Skelton walked to the bed and looked down upon it with profound curiosity. Only the head lay above the coverlet; withered and shrunken it was, yet the brow was high, and it was plain that the features had been fine and strong, betokening the once keen and sensitive nerve—there was nothing sensitive now; all thought and feeling had for ever fled. The half-shut lids disclosed the vacant eyes; the hair lay clammy and matted on the wrinkled brow; there was nothing of life left but the breath.

'It's my opinion, sir, that he'll live out his natural time. It's a theory of mine that we are all born with a certain length of life in us, and, barring accident, that time we'll live. Well, of course this man had the accident of his stroke, which by rights ought to have done for him, but by some fluke he weathered it, and now he'll live out his time. If one could find out his ancestors and see how long they each lived, with a little calculation I could tell you how long he'd lie there.' With that the apothecary poked his patient in the cheek, and jerked him by the arm, to show Skelton how completely consciousness was gone. He would have treated a corpse with more respect: the lowest of us has some reverence for death.
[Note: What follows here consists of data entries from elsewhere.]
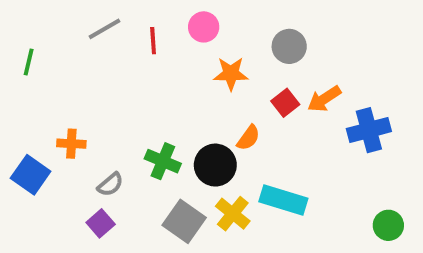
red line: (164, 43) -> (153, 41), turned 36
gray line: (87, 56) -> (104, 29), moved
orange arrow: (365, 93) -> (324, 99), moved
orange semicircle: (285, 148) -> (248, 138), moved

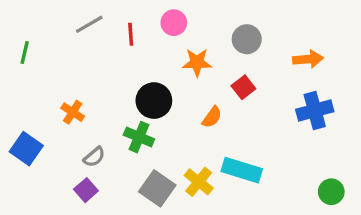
orange arrow: (324, 99) -> (308, 59), moved, turned -152
orange cross: (71, 144) -> (73, 112), moved, turned 30
black circle: (215, 165) -> (154, 101), moved

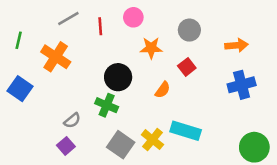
orange cross: (73, 112) -> (56, 57), moved, size x1.6
blue square: (26, 149) -> (20, 89), moved
green circle: (331, 192) -> (254, 147), size x1.5

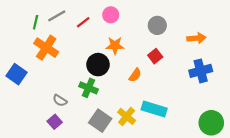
red line: (100, 26) -> (83, 22), turned 56
green line: (19, 40) -> (36, 22), moved
orange star: (151, 48) -> (115, 46), moved
gray semicircle: (72, 120) -> (60, 101), turned 72

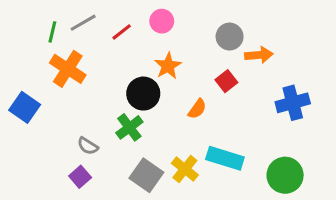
orange arrow: (196, 38) -> (259, 55), moved
orange star: (115, 46) -> (168, 66), turned -30
green cross: (88, 88) -> (129, 127), turned 30
green circle: (211, 123) -> (285, 175), moved

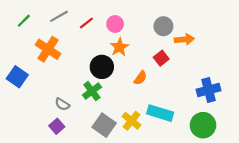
pink circle: (162, 21) -> (115, 24), moved
green line: (52, 32) -> (24, 21), moved, turned 32
blue cross: (293, 103) -> (209, 90), moved

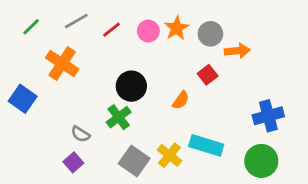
orange star: (119, 47) -> (177, 28), moved

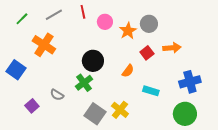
orange star: (177, 28) -> (128, 31), moved
red line: (112, 30) -> (83, 12), moved, turned -64
orange arrow: (237, 51) -> (172, 48), moved
cyan rectangle: (206, 145) -> (151, 91), moved, size x0.7
purple square: (73, 162) -> (32, 106), moved

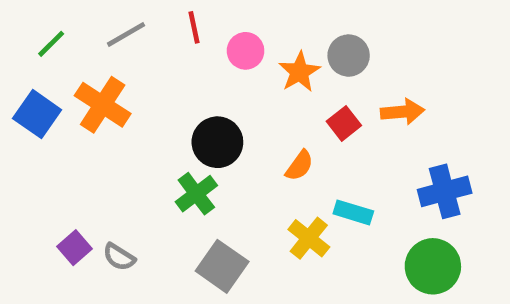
blue square: (16, 70) -> (37, 114), moved
gray semicircle: (57, 95) -> (119, 257), moved
yellow cross: (120, 110) -> (309, 238), moved

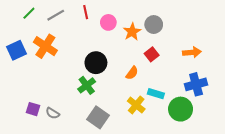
green line: (51, 44) -> (29, 13), moved
orange arrow: (402, 112) -> (192, 52), moved
blue square: (37, 114) -> (17, 50), turned 30
purple square: (75, 248) -> (33, 109), turned -32
green circle: (433, 266) -> (181, 109), moved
Just then the door, which had been left ajar, was pushed open, and a slight, sweet-faced woman came in from the street. She was evidently a district Bible-reader, but, although perceiving that she had entered a house where she was not needed, she advanced as far as the bed and looked down upon it with a passion of tenderness and pity depicted on her face.

'Bless you, mum, he ain't suff'ring,' said the apothecary.
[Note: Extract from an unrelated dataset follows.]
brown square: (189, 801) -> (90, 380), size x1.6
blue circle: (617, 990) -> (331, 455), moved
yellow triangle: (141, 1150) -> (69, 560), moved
'I was thinking of his soul, not of his body,' she said. 'I was wondering if he had been prepared to meet his Creator.'

'Where do you suppose his soul is?' asked Skelton curiously. He asked the question in all reverence; she was not a lady apparently, only a working woman, but there was about her the strong majesty of a noble life.

'He is not dead yet,' she replied with evident astonishment.

'Lor, mum,' said the apothecary, 'his brain ain't in working order just at present, and as for his spirit apart from his body, that's an unknown quantity we scientific men don't deal in.'

She looked at them both with a look of indescribable compassion, and went away. Skelton would fain have followed the woman out into the sunny street, but he remained to pay that courtesy which was due to the brusque good nature of his companion.

After examining the room and finding nothing more of interest, he went and talked over the physical circumstances of the case with the parish doctor. He did not gain much information about the patient's diseased body, and naturally none whatever concerning the whereabouts of his soul. The peculiar interest of the case he did not mention to any one. Afterwards he went back to the neighbourhood by himself, and endeavoured, as quietly as possible, to find out what traces the man's past life had left upon the minds of his neighbours. Ten years bring more change to any community than we are apt to suppose; and among the poor, where rude necessity rules rather than choice, there is more change than among the rich. There were a few who had seen McGair moving up and down the streets, and knew him to have been a book-binder by trade. One or two remembered the widow Wilkes and her daughter, and could affirm that they had been friends of McGair and had moved away after his illness. Whither they had gone no one knew.